### Excerpted text
+ + + +

Material Monster: Packaging Purgatory

Art project recycles laboratory waste

Students from the Sam Fox School of Design & Visual Arts, led by sophomore Caitlin Lee, installed Packaging Purgatory, a public art project built from recycled laboratory packing materials, in the Dula Foundation Central Courtyard last Sunday, Nov. 4. The installation was timed to coincide with the conference “URBANISM(S): Sustainable Cities for One Planet,” which takes place Nov. 9-10. All photos by Sid Hastings/WUSTL Photo Services.

Every day, laboratories from around the university must dispose of boxes, bubble wrap, packing supplies and other waste items. Indeed, in the United States, packaging makes up about one-third of municipal solid waste.

Last summer, Susan Shen, a neuropathology student in the School of Medicine, approached the student-led Art Council in the Sam Fox School of Design & Visual Arts with a proposal: instead of recycling such materials, would it be possible to transform them into art?

+ + + +

Excerpts from a dataset:
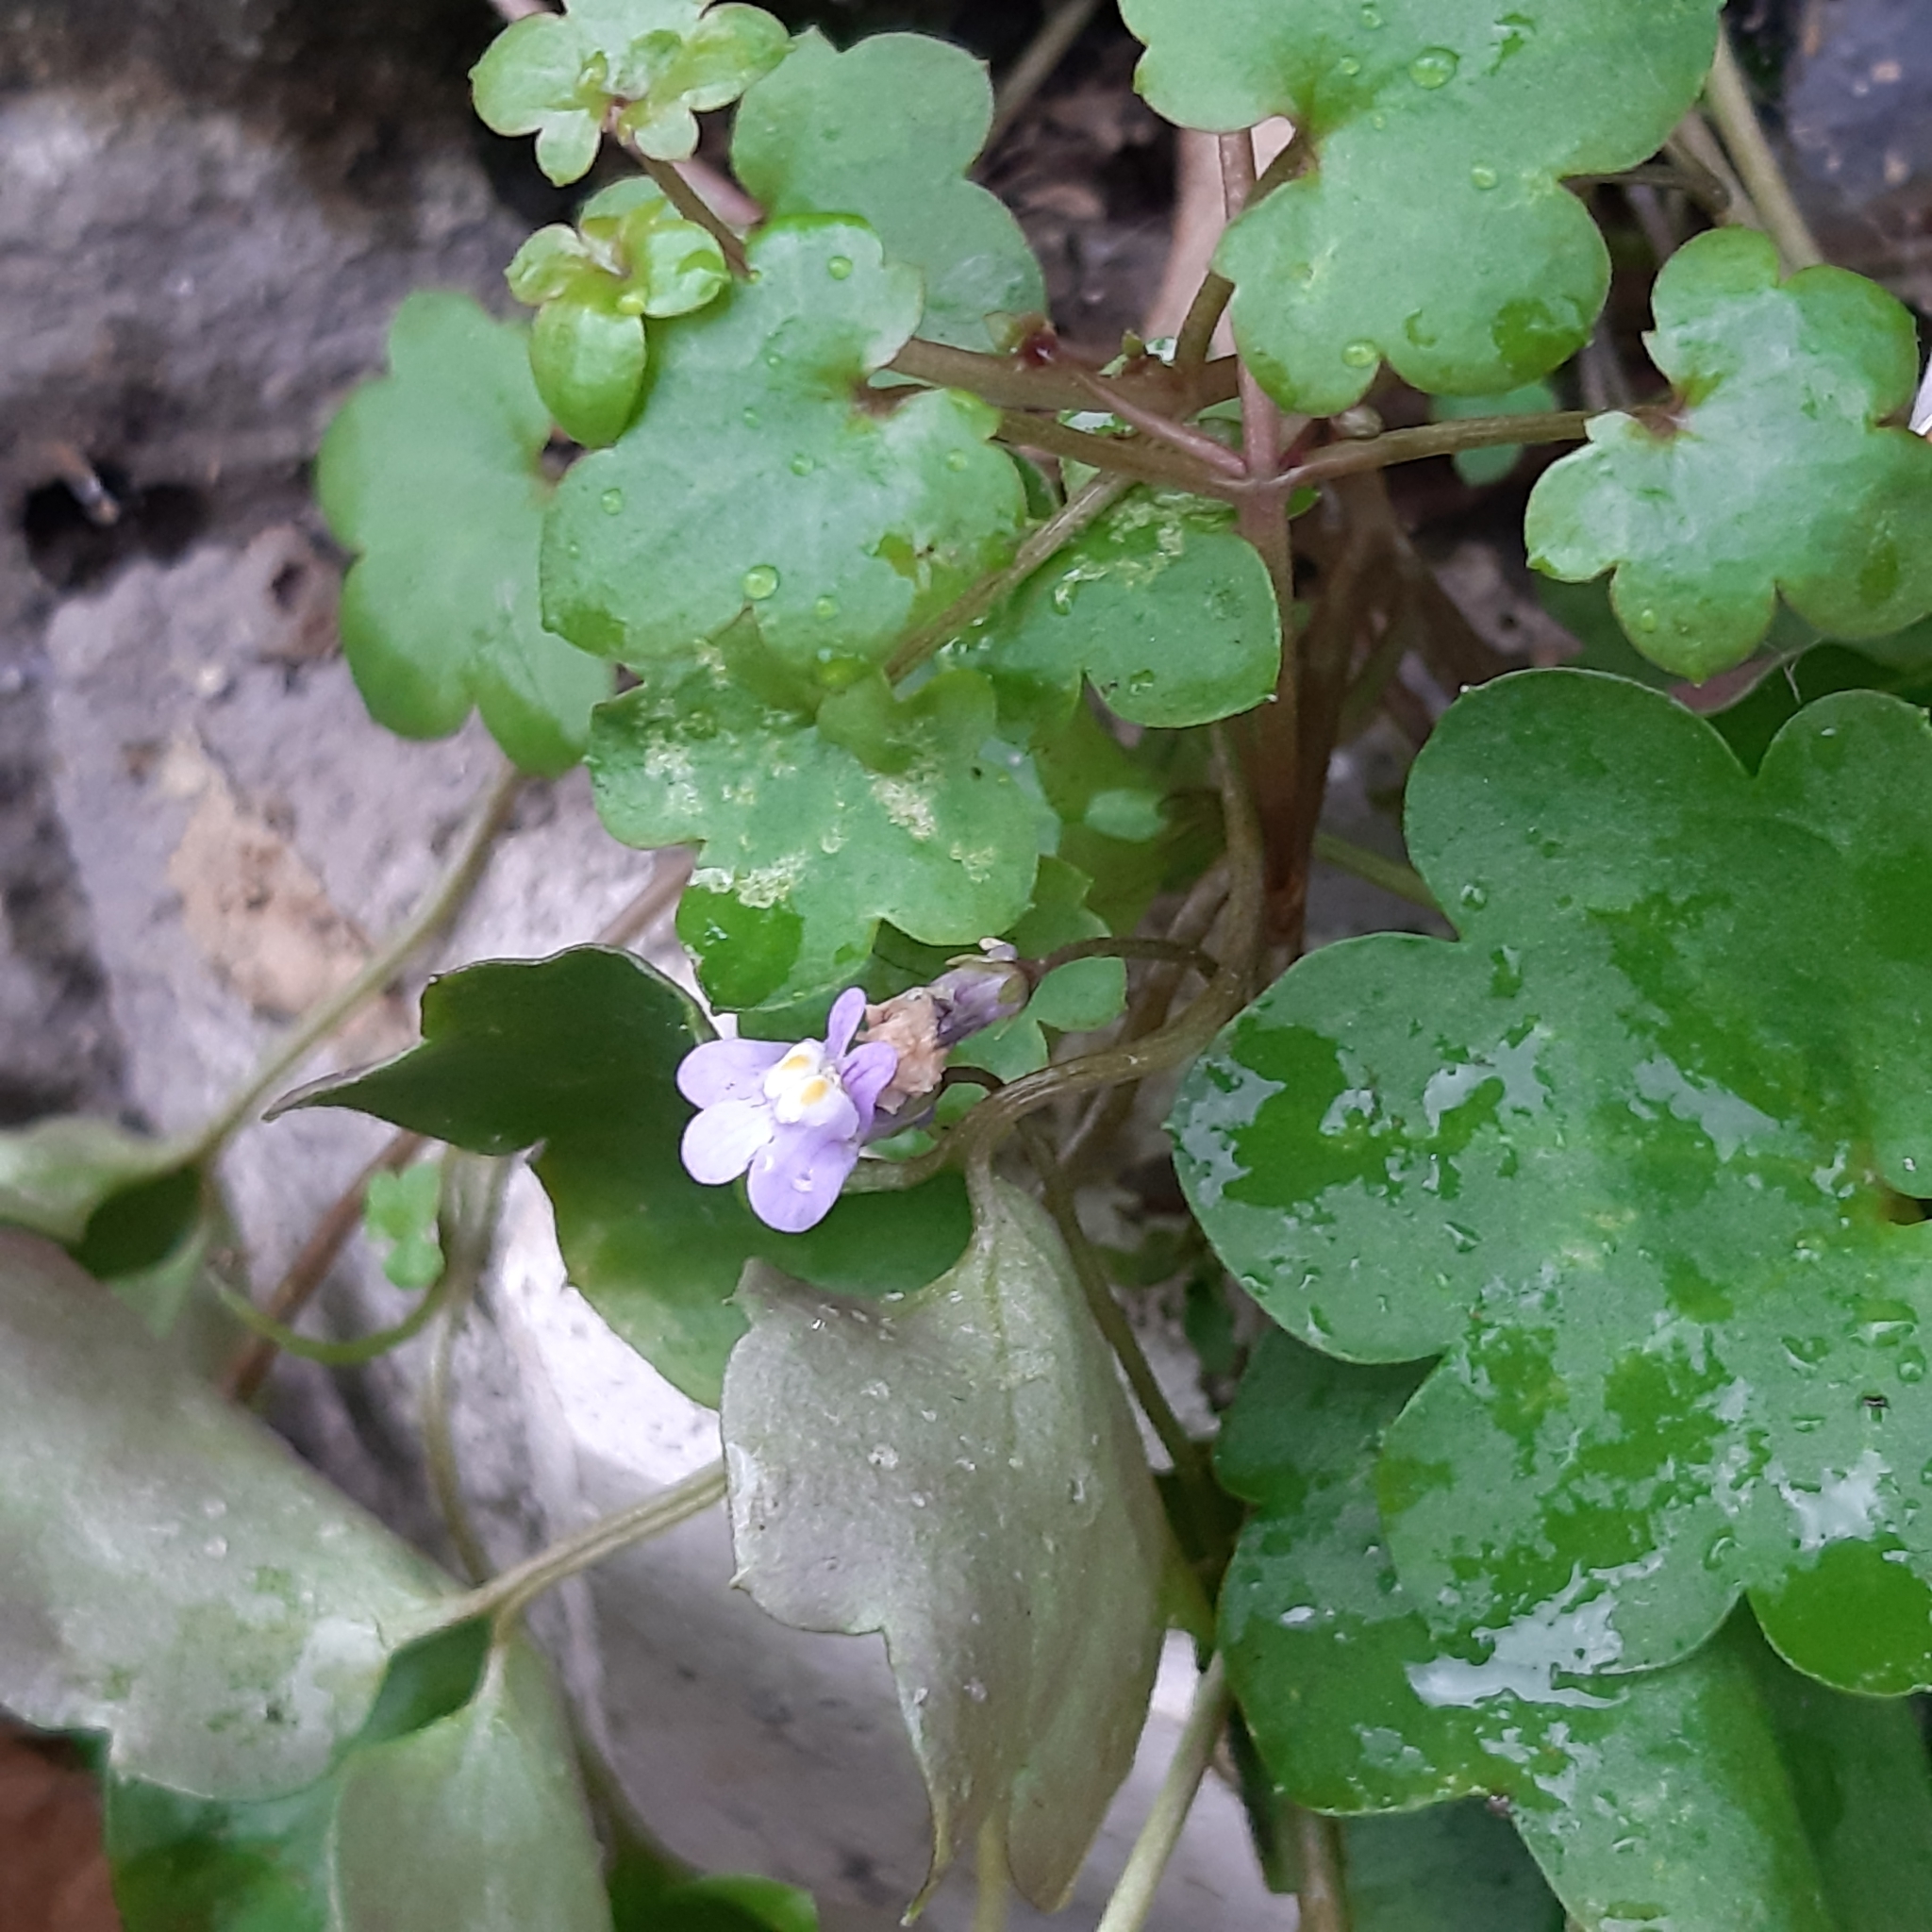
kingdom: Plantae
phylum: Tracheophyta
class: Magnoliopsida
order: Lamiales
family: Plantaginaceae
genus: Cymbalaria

+ + + +

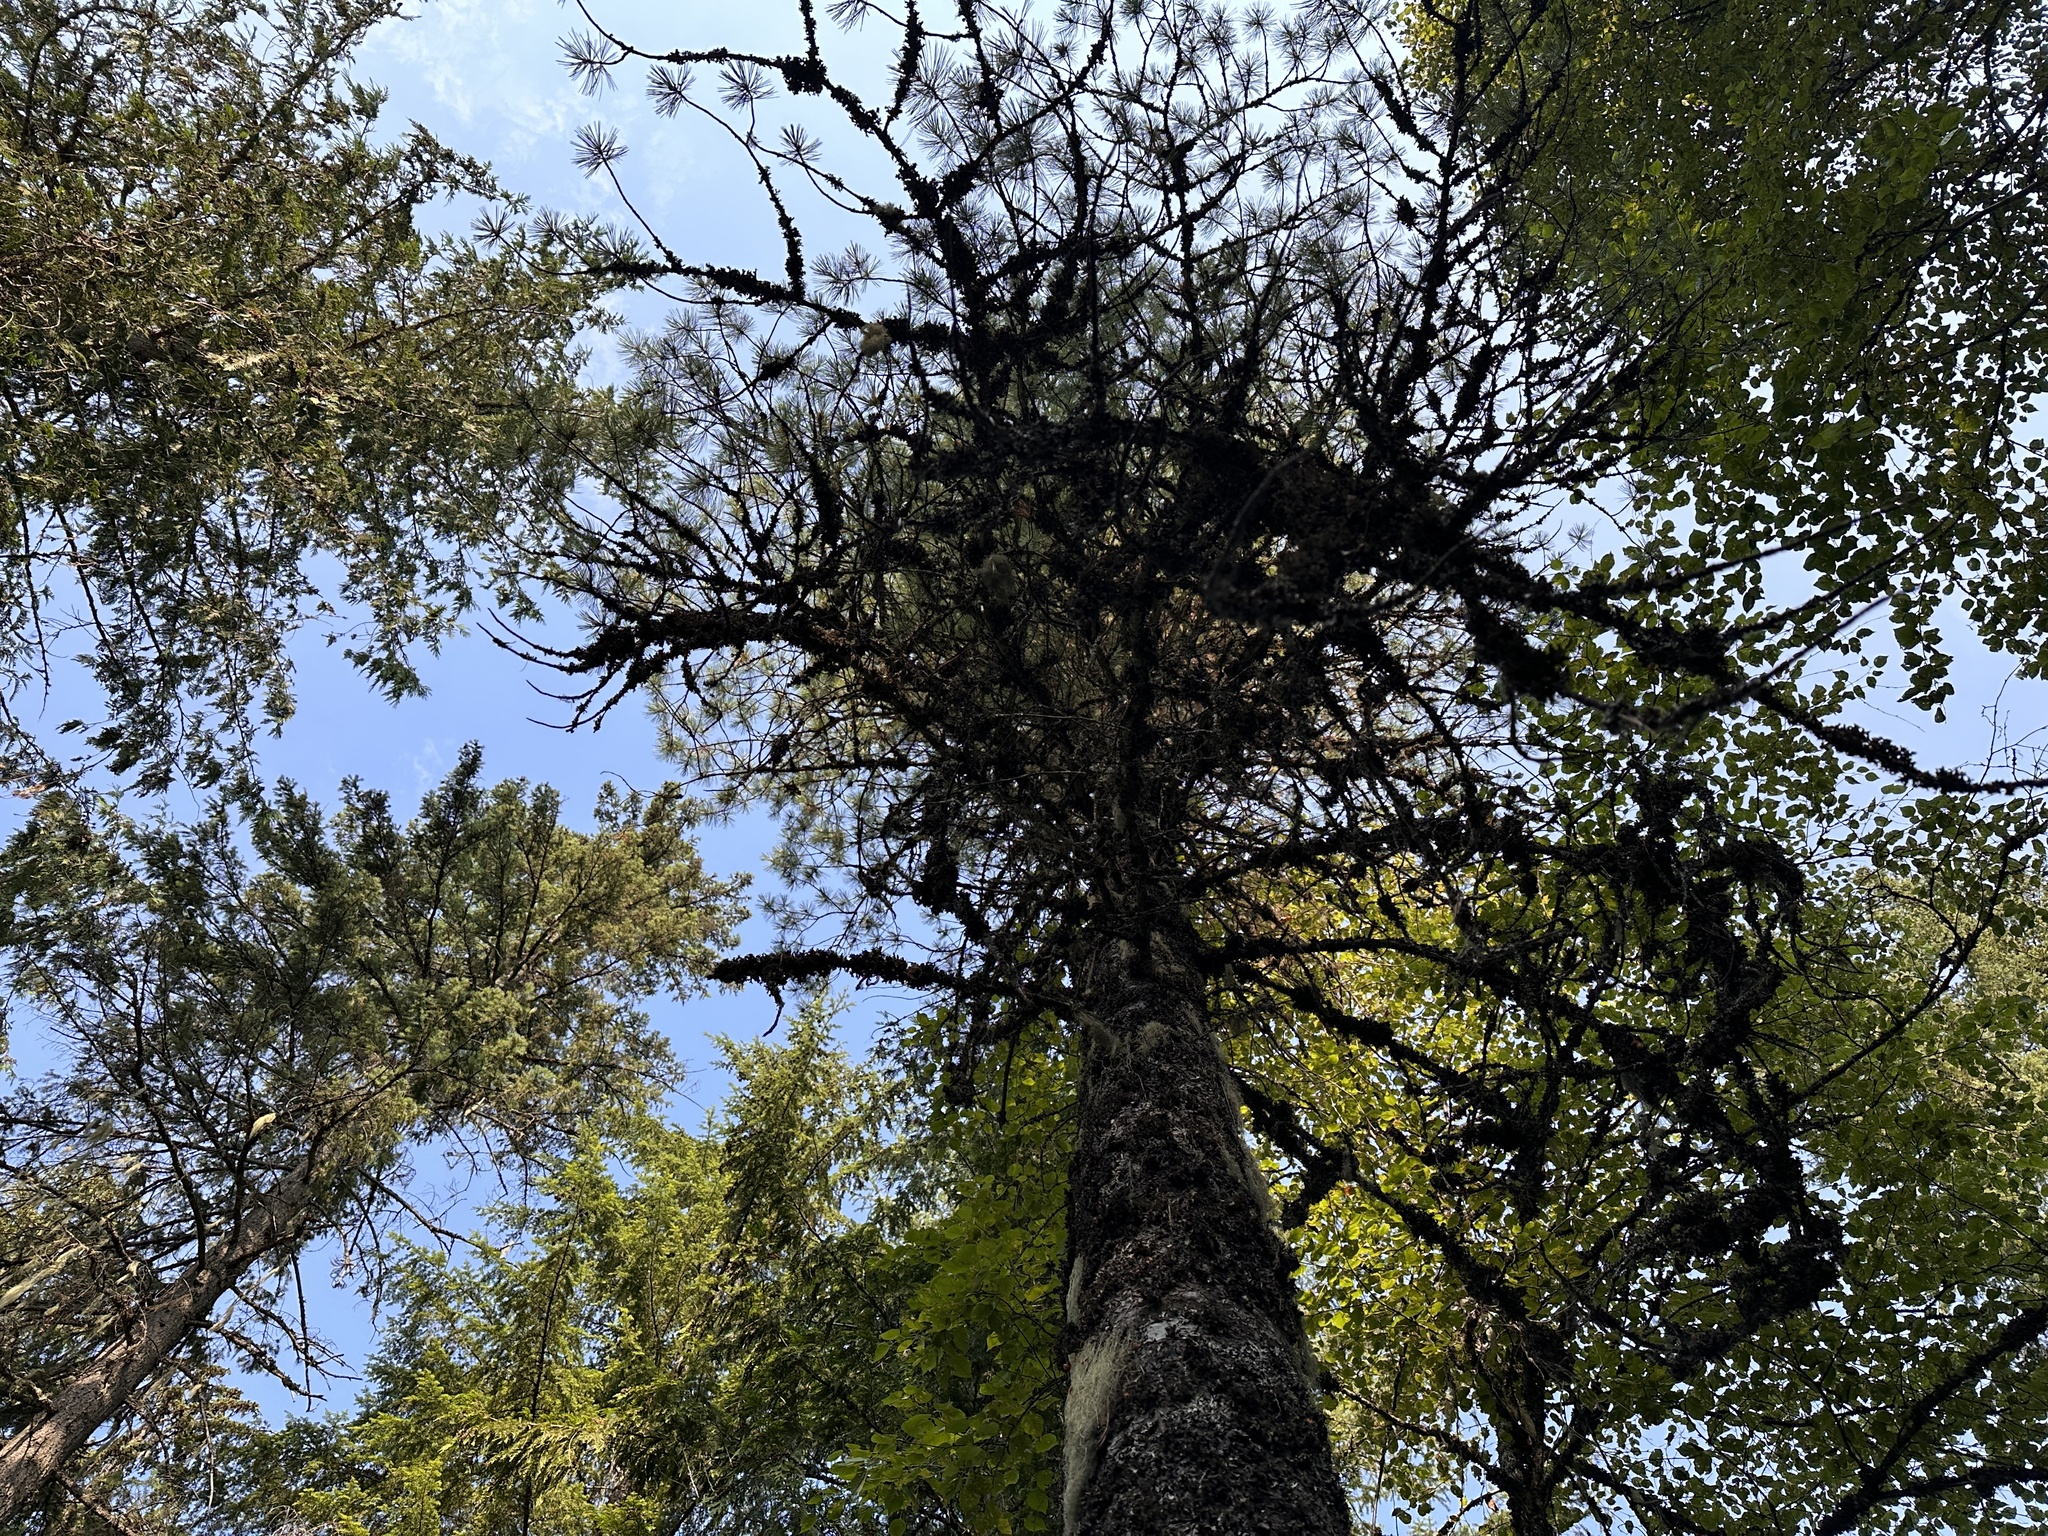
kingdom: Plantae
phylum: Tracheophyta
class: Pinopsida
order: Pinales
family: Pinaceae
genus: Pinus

+ + + +

### Actions to take
1. Rewrite the paragraph of the Packaging Purgatory article that begins "Students from the Sam Fox School" as a short list of its main facts.
2. According to the Packaging Purgatory article, how much of the municipal solid waste in the United States is packaging?

### Solution list
1.
- Students from the Sam Fox School of Design & Visual Arts, led by sophomore Caitlin Lee, installed Packaging Purgatory.
- It is a public art project built from recycled laboratory packing materials.
- It was installed in the Dula Foundation Central Courtyard on Sunday, Nov. 4.
- Its timing coincided with the conference "URBANISM(S): Sustainable Cities for One Planet," held Nov. 9-10.
- All photos are by Sid Hastings/WUSTL Photo Services.

2. About one-third.